Bare songs and hearing songs

I wrote in my last post that the way the music industry structures and delivers music can make it difficult to hear songs. The song may come to us as a framework for a powerful arrangement or performance, or even as a piece of a larger narrative about a particular celebrity. But, given that context, what possibilities arise when songs are presented in a bare form?

For very popular musicians, presenting bare, often acoustic, versions of popular songs has become a familiar gesture, meant to rekindle a sense of immediacy or authenticity around songs that have been heard dozens or hundreds of times. This tactic may have peaked in the ’90s with the popularity of MTV Unplugged, but it is a standard element in the pop star playbook.

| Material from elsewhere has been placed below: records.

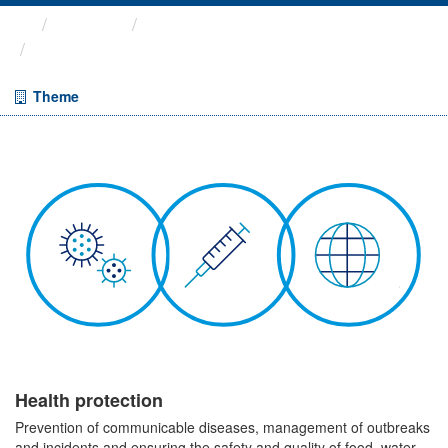
Themes
Health protection
Enhanced Surveillance of ...
Theme
Health protection
Prevention of communicable diseases, management of outbreaks
and incidents and ensuring the safety and quality of food, water,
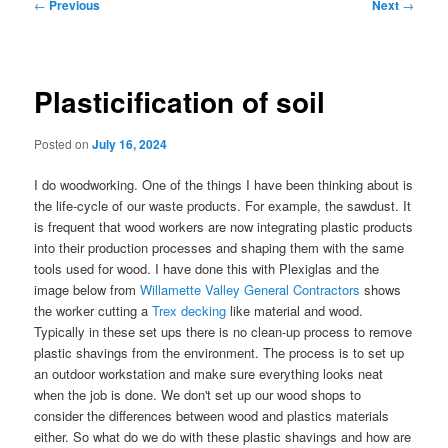
Post
←
Previous
Next
→
navigation
Plasticification of soil
Posted on
July 16, 2024
I do woodworking. One of the things I have been thinking about is
the life-cycle of our waste products. For example, the sawdust. It
is frequent that wood workers are now integrating plastic products
into their production processes and shaping them with the same
tools used for wood. I have done this with Plexiglas and the
image below from
Willamette Valley General Contractors
shows
the worker cutting a
Trex decking
like material and wood.
Typically in these set ups there is no clean-up process to remove
plastic shavings from the environment. The process is to set up
an outdoor workstation and make sure everything looks neat
when the job is done. We don't set up our wood shops to
consider the differences between wood and plastics materials
either. So what do we do with these plastic shavings and how are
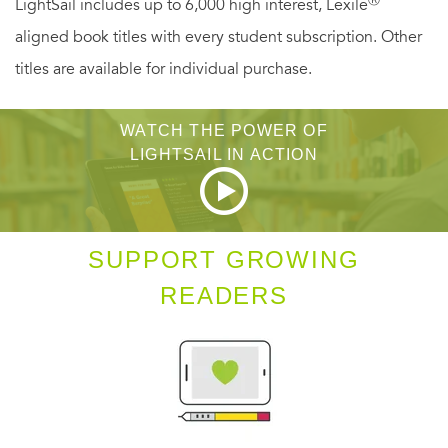
LightSail includes up to 6,000 high interest, Lexile
aligned book titles with every student subscription. Other
titles are available for individual purchase.
WATCH THE POWER OF
LIGHTSAIL IN ACTION
SUPPORT GROWING
READERS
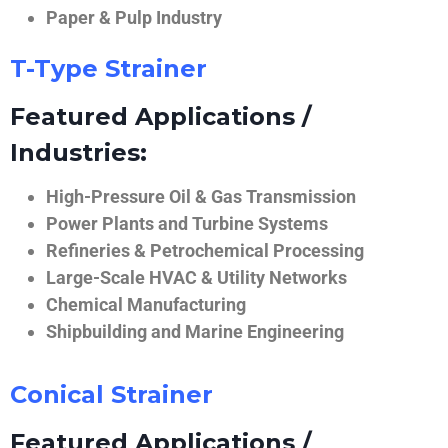
Paper & Pulp Industry
T-Type Strainer
Featured Applications /
Industries:
High-Pressure Oil & Gas Transmission
Power Plants and Turbine Systems
Refineries & Petrochemical Processing
Large-Scale HVAC & Utility Networks
Chemical Manufacturing
Shipbuilding and Marine Engineering
Conical Strainer
Featured Applications /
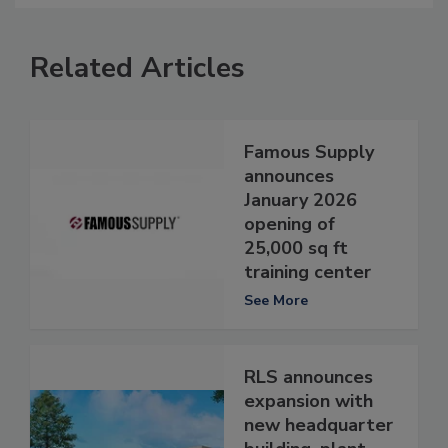
Related Articles
Famous Supply
announces
January 2026
opening of
25,000 sq ft
training center
See More
RLS announces
expansion with
new headquarter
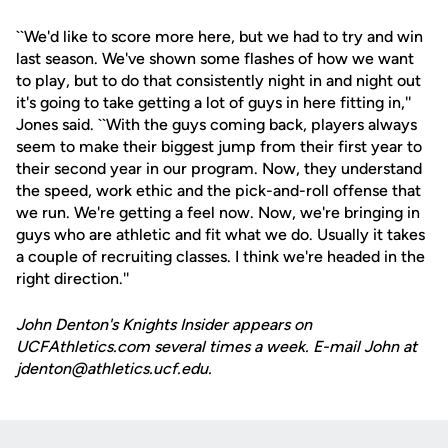
``We'd like to score more here, but we had to try and win
last season. We've shown some flashes of how we want
to play, but to do that consistently night in and night out
it's going to take getting a lot of guys in here fitting in,''
Jones said. ``With the guys coming back, players always
seem to make their biggest jump from their first year to
their second year in our program. Now, they understand
the speed, work ethic and the pick-and-roll offense that
we run. We're getting a feel now. Now, we're bringing in
guys who are athletic and fit what we do. Usually it takes
a couple of recruiting classes. I think we're headed in the
right direction.''
John Denton's Knights Insider appears on
UCFAthletics.com several times a week. E-mail John at
jdenton@athletics.ucf.edu.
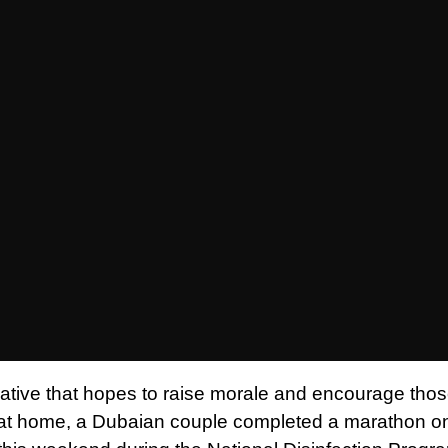
itiative that hopes to raise morale and encourage tho
 at home, a Dubaian couple completed a marathon on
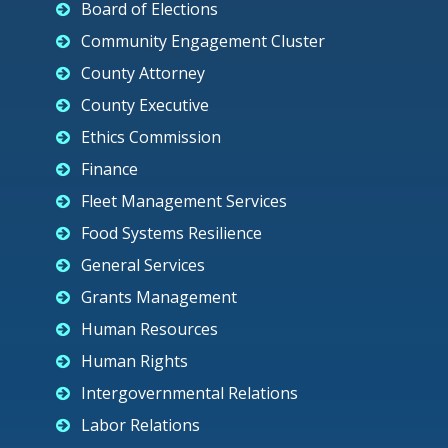
Board of Elections
Community Engagement Cluster
County Attorney
County Executive
Ethics Commission
Finance
Fleet Management Services
Food Systems Resilience
General Services
Grants Management
Human Resources
Human Rights
Intergovernmental Relations
Labor Relations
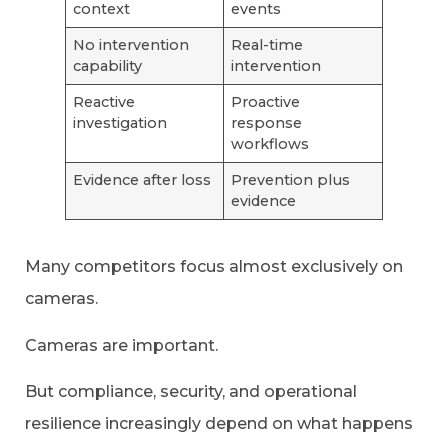
context
events
No intervention
Real-time
capability
intervention
Reactive
Proactive
investigation
response
workflows
Evidence after loss
Prevention plus
evidence
Many competitors focus almost exclusively on
cameras.
Cameras are important.
But compliance, security, and operational
resilience increasingly depend on what happens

Another familiar mode of presenting the bare song is as a deliberate choice for a particular song – that is, for a performer who normally uses fuller arrangements to present a particular song in a simple way to highlight something about that song. This is the mode that I am most interested in because it seems more likely to be focused on the song itself, rather than the performer’s persona. The two modes can also overlap or one mode can masquerade as the other. What I am interested in is not particularly authenticity, but a performance mode that lets the listener hear the song better as a song. Pining for a truly authentic performance is a little like visiting the location of the first McDonald’s or Dunkin’ Donuts.